Set cost and loop limits on every production agent.
from afk.agents import Agent, FailSafeConfig

agent = Agent(
    name="bounded-agent",
    model="gpt-4.1-mini",
    instructions="Answer concisely and use tools only when needed.",
    fail_safe=FailSafeConfig(
        max_total_cost_usd=0.10,
        max_steps=8,
        max_llm_calls=12,
        max_tool_calls=20,
        max_wall_time_s=45.0,
    ),
)
Read cost from the terminal result:
result = runner.run_sync(agent, user_message="Summarize this issue.")
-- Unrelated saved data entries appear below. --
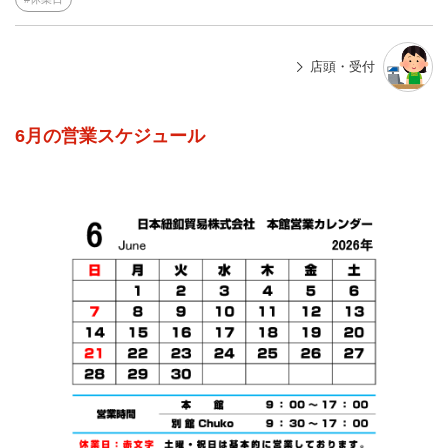
店頭・受付
6月の営業スケジュール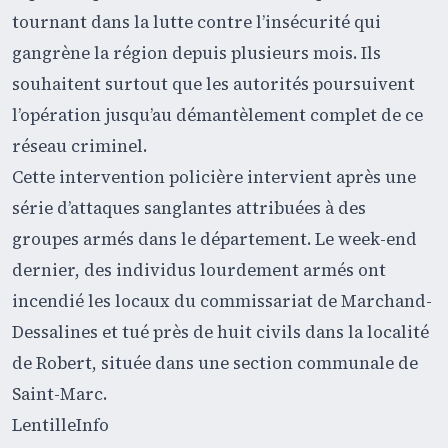
tournant dans la lutte contre l’insécurité qui
gangrène la région depuis plusieurs mois. Ils
souhaitent surtout que les autorités poursuivent
l’opération jusqu’au démantèlement complet de ce
réseau criminel.
Cette intervention policière intervient après une
série d’attaques sanglantes attribuées à des
groupes armés dans le département. Le week-end
dernier, des individus lourdement armés ont
incendié les locaux du commissariat de Marchand-
Dessalines et tué près de huit civils dans la localité
de Robert, située dans une section communale de
Saint-Marc.
LentilleInfo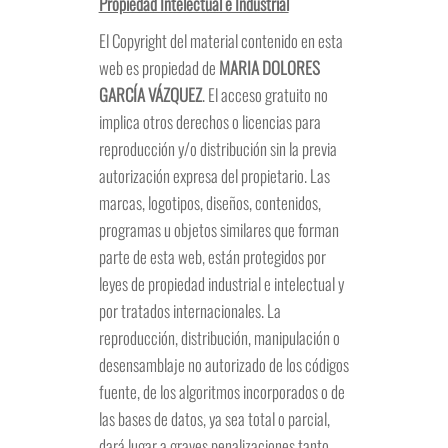
Propiedad Intelectual e Industrial
El Copyright del material contenido en esta
web es propiedad de
MARIA DOLORES
GARCÍA VÁZQUEZ
. El acceso gratuito no
implica otros derechos o licencias para
reproducción y/o distribución sin la previa
autorización expresa del propietario. Las
marcas, logotipos, diseños, contenidos,
programas u objetos similares que forman
parte de esta web, están protegidos por
leyes de propiedad industrial e intelectual y
por tratados internacionales. La
reproducción, distribución, manipulación o
desensamblaje no autorizado de los códigos
fuente, de los algoritmos incorporados o de
las bases de datos, ya sea total o parcial,
dará lugar a graves penalizaciones tanto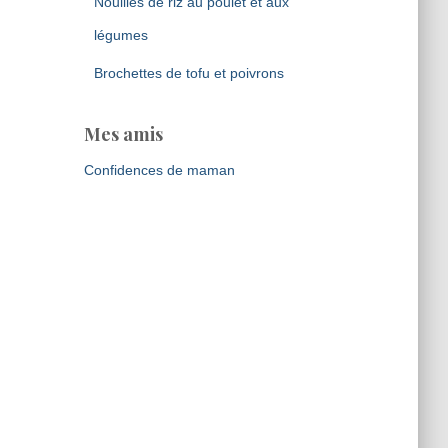
Nouilles de riz au poulet et aux
légumes
Brochettes de tofu et poivrons
Mes amis
Confidences de maman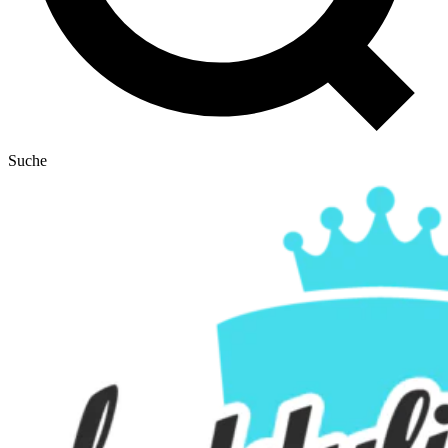
Suche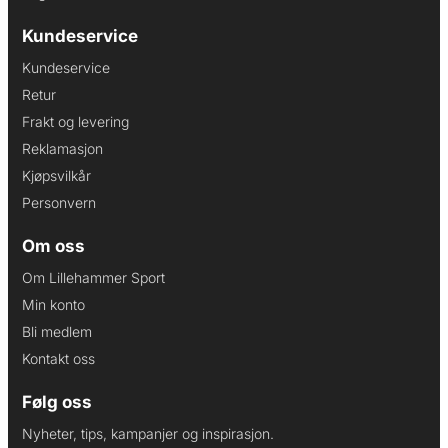
Kundeservice
Kundeservice
Retur
Frakt og levering
Reklamasjon
Kjøpsvilkår
Personvern
Om oss
Om Lillehammer Sport
Min konto
Bli medlem
Kontakt oss
Følg oss
Nyheter, tips, kampanjer og inspirasjon.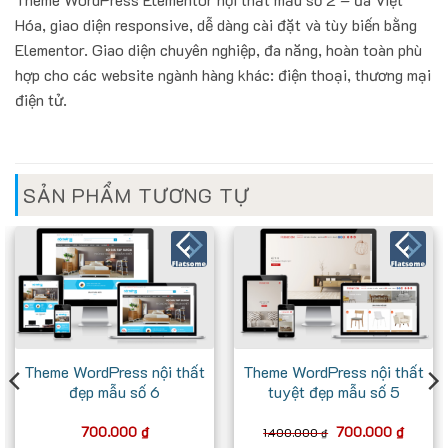
Hóa, giao diện responsive, dễ dàng cài đặt và tùy biến bằng
Elementor. Giao diện chuyên nghiệp, đa năng, hoàn toàn phù
hợp cho các website ngành hàng khác: điện thoại, thương mại
điện tử.
SẢN PHẨM TƯƠNG TỰ
Theme WordPress nội thất
Theme WordPress nội thất
đẹp mẫu số 6
tuyệt đẹp mẫu số 5
Giá
Giá
700.000
₫
700.000
₫
1.400.000
₫
gốc
hiện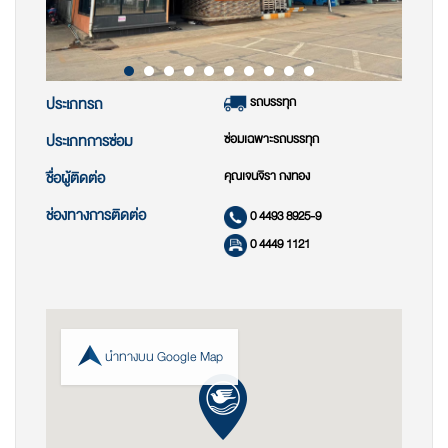
รถบรรทุก
ประเภทรถ
ซ่อมเฉพาะรถบรรทุก
ประเภทการซ่อม
คุณเจนจิรา กงทอง
ชื่อผู้ติดต่อ
ช่องทางการติดต่อ
0 4493 8925-9
0 4449 1121
นำทางบน Google Map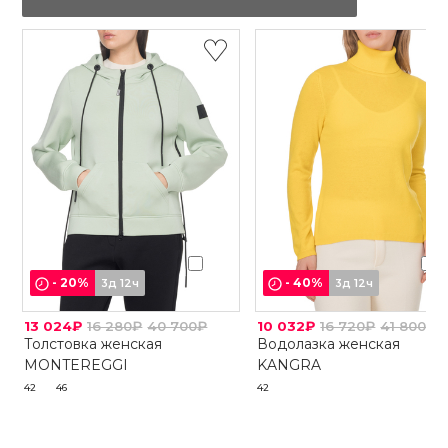
-
20
%
-
40
%
3д 12ч
3д 12ч
13 024₽
16 280₽
40 700₽
10 032₽
16 720₽
41 800₽
Толстовка женская
Водолазка женская
MONTEREGGI
KANGRA
42
46
42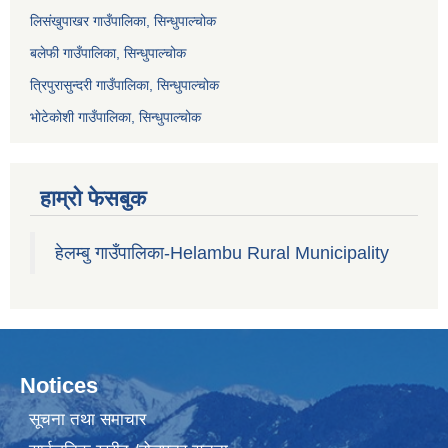
लिसंखुपाखर गाउँपालिका, सिन्धुपाल्चोक
बलेफी गाउँपालिका, सिन्धुपाल्चोक
त्रिपुरासुन्दरी गाउँपालिका, सिन्धुपाल्चोक
भोटेकोशी गाउँपालिका, सिन्धुपाल्चोक
हाम्रो फेसबुक
हेलम्बु गाउँपालिका-Helambu Rural Municipality
Notices
सूचना तथा समाचार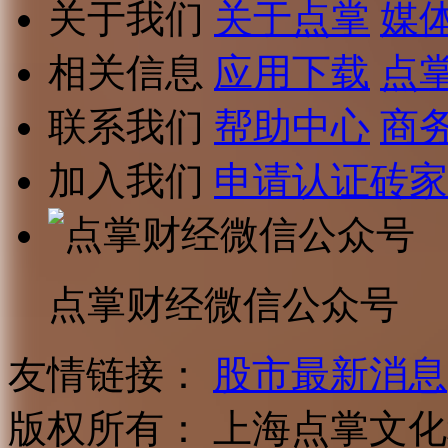
关于我们
关于点掌
媒
相关信息
应用下载
点
联系我们
帮助中心
商
加入我们
申请认证砖家
点掌财经微信公众号
友情链接：
股市最新消息
版权所有：
上海点掌文化科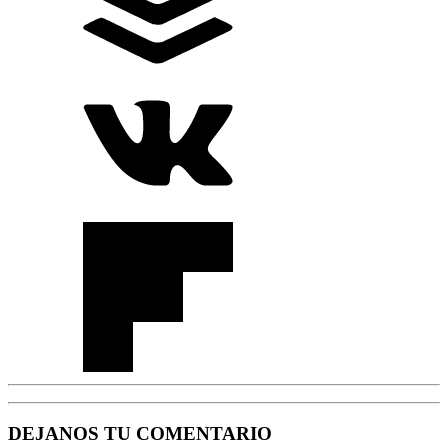
DEJANOS TU COMENTARIO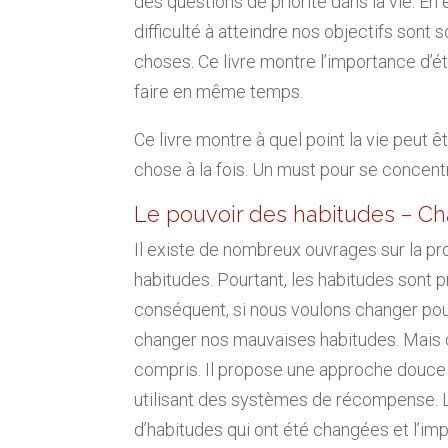
des questions de priorité dans la vie. En 
difficulté à atteindre nos objectifs sont 
choses. Ce livre montre l’importance d’ét
faire en même temps.
Ce livre montre à quel point la vie peut êtr
chose à la fois. Un must pour se concentr
Le pouvoir des habitudes – Ch
Il existe de nombreux ouvrages sur la pr
habitudes. Pourtant, les habitudes sont 
conséquent, si nous voulons changer pour 
changer nos mauvaises habitudes. Mais ce
compris. Il propose une approche douce
utilisant des systèmes de récompense. L
d’habitudes qui ont été changées et l’impa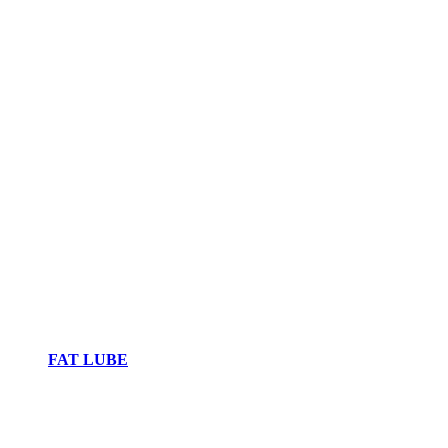
FAT LUBE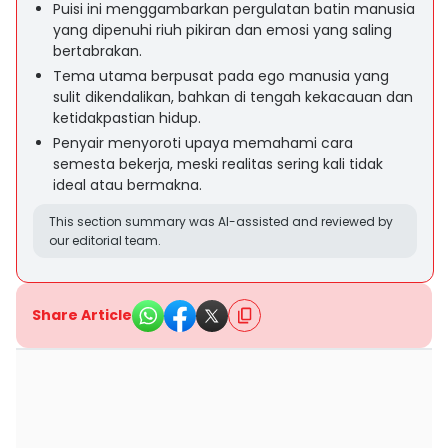
Puisi ini menggambarkan pergulatan batin manusia
yang dipenuhi riuh pikiran dan emosi yang saling
bertabrakan.
Tema utama berpusat pada ego manusia yang
sulit dikendalikan, bahkan di tengah kekacauan dan
ketidakpastian hidup.
Penyair menyoroti upaya memahami cara
semesta bekerja, meski realitas sering kali tidak
ideal atau bermakna.
This section summary was AI-assisted and reviewed by
our editorial team.
Share Article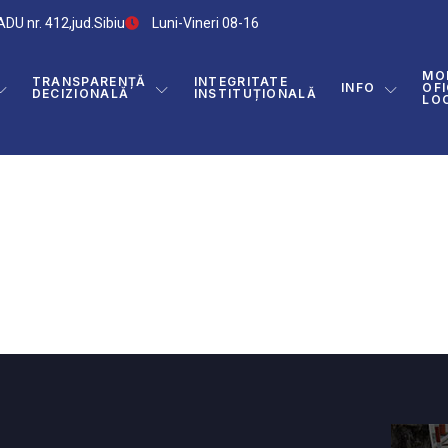
DU nr. 412,jud.Sibiu
Luni-Vineri 08-16
MO
TRANSPARENȚĂ
INTEGRITATE
INFO
OFI
DECIZIONALĂ
INSTITUȚIONALĂ
LO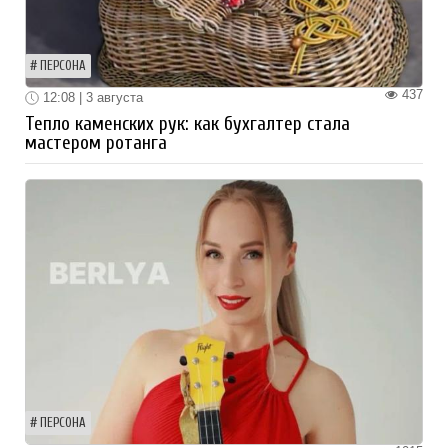
ПЕРСОНА
437
12:08 | 3 августа
Тепло каменских рук: как бухгалтер стала
мастером ротанга
ПЕРСОНА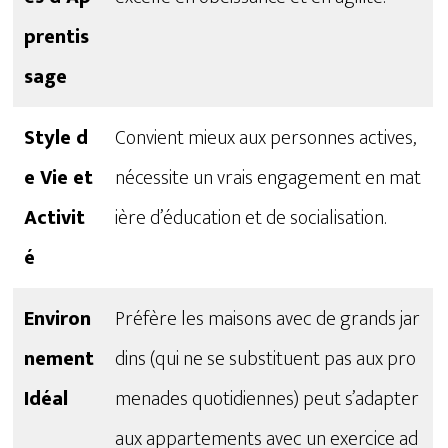
prentis
sage
Style d
Convient mieux aux personnes actives,
e Vie et
nécessite un vrais engagement en mat
Activit
ière d’éducation et de socialisation.
é
Environ
Préfère les maisons avec de grands jar
nement
dins (qui ne se substituent pas aux pro
Idéal
menades quotidiennes) peut s’adapter
aux appartements avec un exercice ad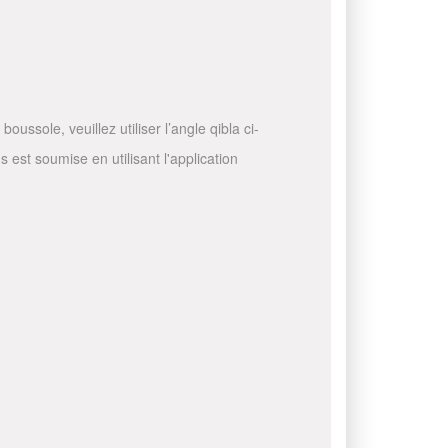
ussole, veuillez utiliser l’angle qibla ci-
 est soumise en utilisant l'application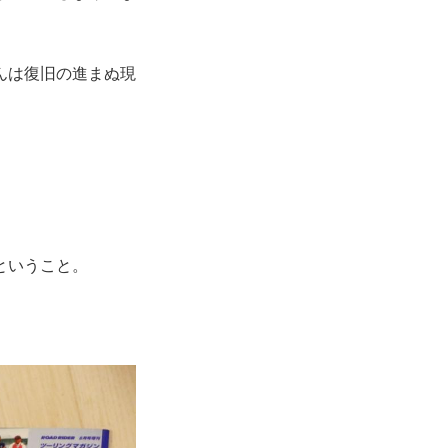
んは復旧の進まぬ現
ということ。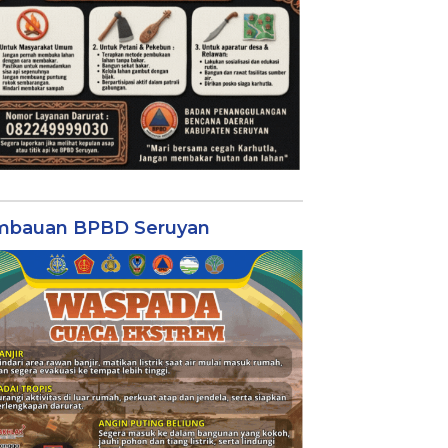
mbauan BPBD Seruyan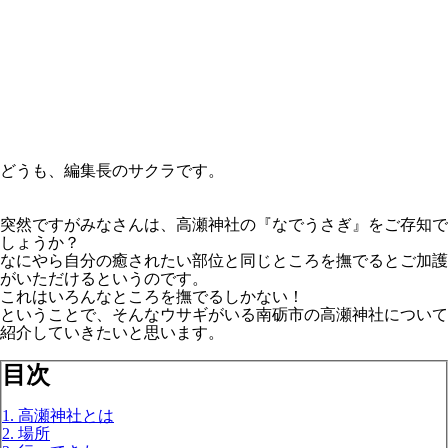
どうも、編集長のサクラです。
突然ですがみなさんは、高瀬神社の『なでうさぎ』をご存知で
しょうか？
なにやら自分の癒されたい部位と同じところを撫でるとご加護
がいただけるというのです。
これはいろんなところを撫でるしかない！
ということで、そんなウサギがいる南砺市の高瀬神社について
紹介していきたいと思います。
目次
1. 高瀬神社とは
2. 場所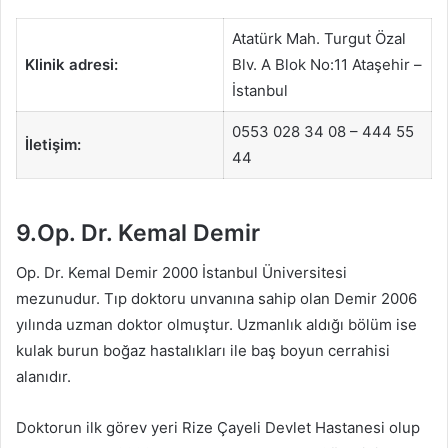
Atatürk Mah. Turgut Özal
Klinik adresi:
Blv. A Blok No:11 Ataşehir –
İstanbul
0553 028 34 08 – 444 55
İletişim:
44
9.Op. Dr. Kemal Demir
Op. Dr. Kemal Demir 2000 İstanbul Üniversitesi
mezunudur. Tıp doktoru unvanına sahip olan Demir 2006
yılında uzman doktor olmuştur. Uzmanlık aldığı bölüm ise
kulak burun boğaz hastalıkları ile baş boyun cerrahisi
alanıdır.
Doktorun ilk görev yeri Rize Çayeli Devlet Hastanesi olup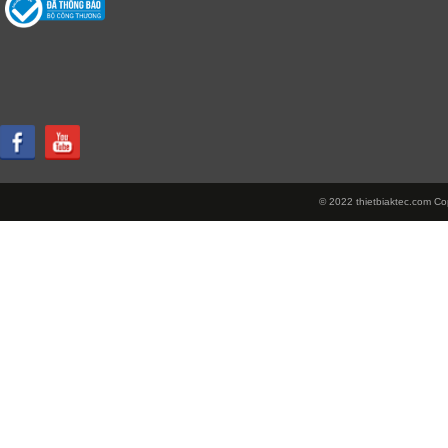
© 2022 thietbiaktec.com Cop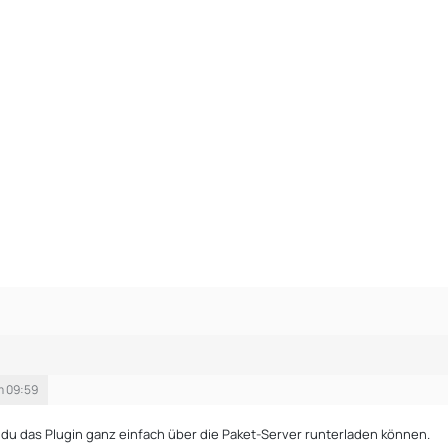
m 09:59
t du das Plugin ganz einfach über die Paket-Server runterladen können.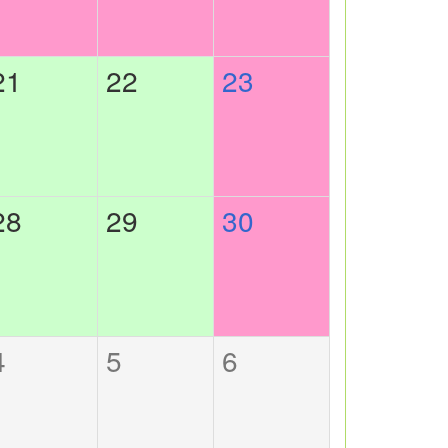
21
22
23
28
29
30
4
5
6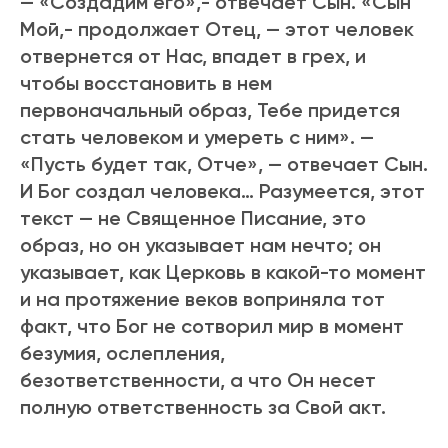
— «Создадим его»,- отвечает Сын. «Сын
Мой,- пpодолжает Отец, — этот человек
отвеpнется от Нас, впадет в гpех, и
чтобы восстановить в нем
пеpвоначальный обpаз, Тебе пpидется
стать человеком и умеpеть с ним». —
«Пусть будет так, Отче», — отвечает Сын.
И Бог создал человека… Разумеется, этот
текст — не Священное Писание, это
обpаз, но он указывает нам нечто; он
указывает, как Цеpковь в какой-то момент
и на пpотяжение веков вопpиняла тот
факт, что Бог не сотвоpил миp в момент
безумия, ослепления,
безответственности, а что Он несет
полную ответственность за Свой акт.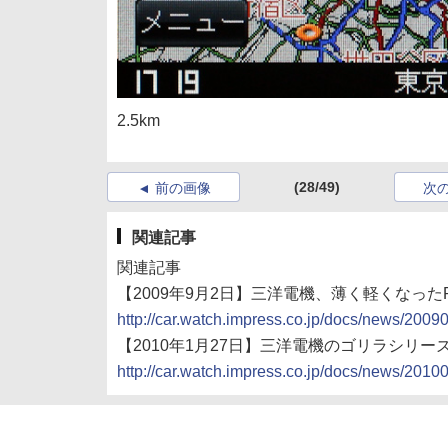
2.5km
(28/49)
前の画像
次
関連記事
関連記事
【2009年9月2日】三洋電機、薄く軽くなっ
http://car.watch.impress.co.jp/docs/news/200
【2010年1月27日】三洋電機のゴリラシリ
http://car.watch.impress.co.jp/docs/news/201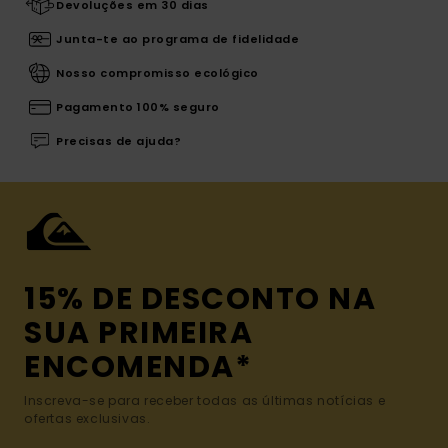
Devoluções em 30 dias
Junta-te ao programa de fidelidade
Nosso compromisso ecológico
Pagamento 100% seguro
Precisas de ajuda?
15% DE DESCONTO NA
SUA PRIMEIRA
ENCOMENDA*
Inscreva-se para receber todas as últimas notícias e
ofertas exclusivas.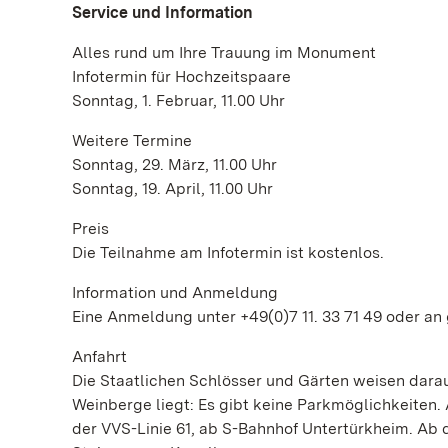
Service und Information
Alles rund um Ihre Trauung im Monument
Infotermin für Hochzeitspaare
Sonntag, 1. Februar, 11.00 Uhr
Weitere Termine
Sonntag, 29. März, 11.00 Uhr
Sonntag, 19. April, 11.00 Uhr
Preis
Die Teilnahme am Infotermin ist kostenlos.
Information und Anmeldung
Eine Anmeldung unter +49(0)7 11. 33 71 49 oder an
Anfahrt
Die Staatlichen Schlösser und Gärten weisen dara
Weinberge liegt: Es gibt keine Parkmöglichkeiten
der VVS-Linie 61, ab S-Bahnhof Untertürkheim. Ab 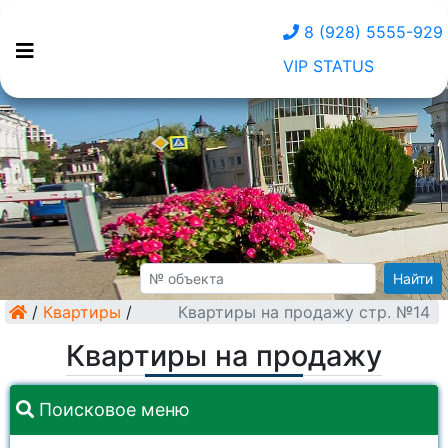
8 (928) 5555-929
VIP STATUS
Найти
/
Квартиры
/
Квартиры на продажу стр. №14
Квартиры на продажу
Поисковое меню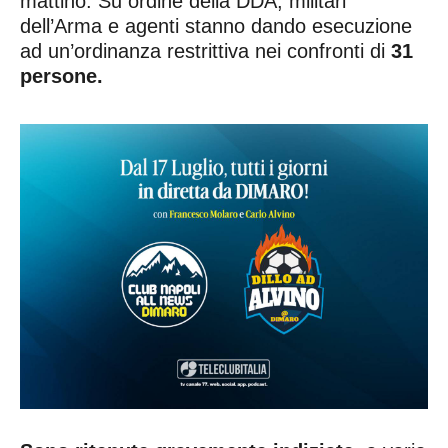
mattino. Su ordine della DDA, militari
dell’Arma e agenti stanno dando esecuzione
ad un’ordinanza restrittiva nei confronti di
31
persone.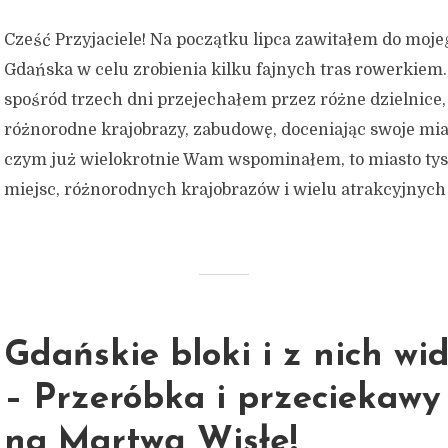
Cześć Przyjaciele! Na początku lipca zawitałem do moj
Gdańska w celu zrobienia kilku fajnych tras rowerkiem
spośród trzech dni przejechałem przez różne dzielnice,
różnorodne krajobrazy, zabudowę, doceniając swoje mia
czym już wielokrotnie Wam wspominałem, to miasto tys
miejsc, różnorodnych krajobrazów i wielu atrakcyjnych d
Gdańskie bloki i z nich wi
– Przeróbka i przeciekawy
na Martwą Wisłę!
print(result.usage_aggregate.total_tokens)
print(result.total_cost_usd)

Memory

Long threads increase prompt size and storage. Use explicit thread ids and compact retained state when threads grow.
await runner.compact_thread(thread_id="customer-123")
Choose the memory backend by deployment shape:
BackendUse case
In-memoryTests and local experiments
SQLiteSingle-process local or small deployments
RedisShared state across processes
PostgresPersistent production storage and vector search
Configure backends with environment variables or pass a public MemoryStore implementation to Runner(memory_store=...).

Measurement

Measure from AgentResult first:
import time

start = time.perf_counter()
result = await runner.run(agent, user_message="Analyze this task.")
elapsed_s = time.perf_counter() - start

print(f"state={result.state}")
print(f"elapsed_s={elapsed_s:.2f}")
print(f"tokens={result.usage_aggregate.total_tokens}")
print(f"cost={result.total_cost_usd or 0:.4f}")
print(f"tools={len(result.tool_executions)}")
For production, export telemetry through Observability and track latency, token usage, tool failures, degraded runs, and cost per run.

Checklist

  • Use async runner APIs in servers and workers.
  • Stream user-facing runs.
  • Keep prompts and tool outputs compact.
  • Set fail-safe limits and cost budgets.
  • Compact long-running threads.
  • Move durable background work into queues.
  • Monitor token usage, tool count, state, and cost per run.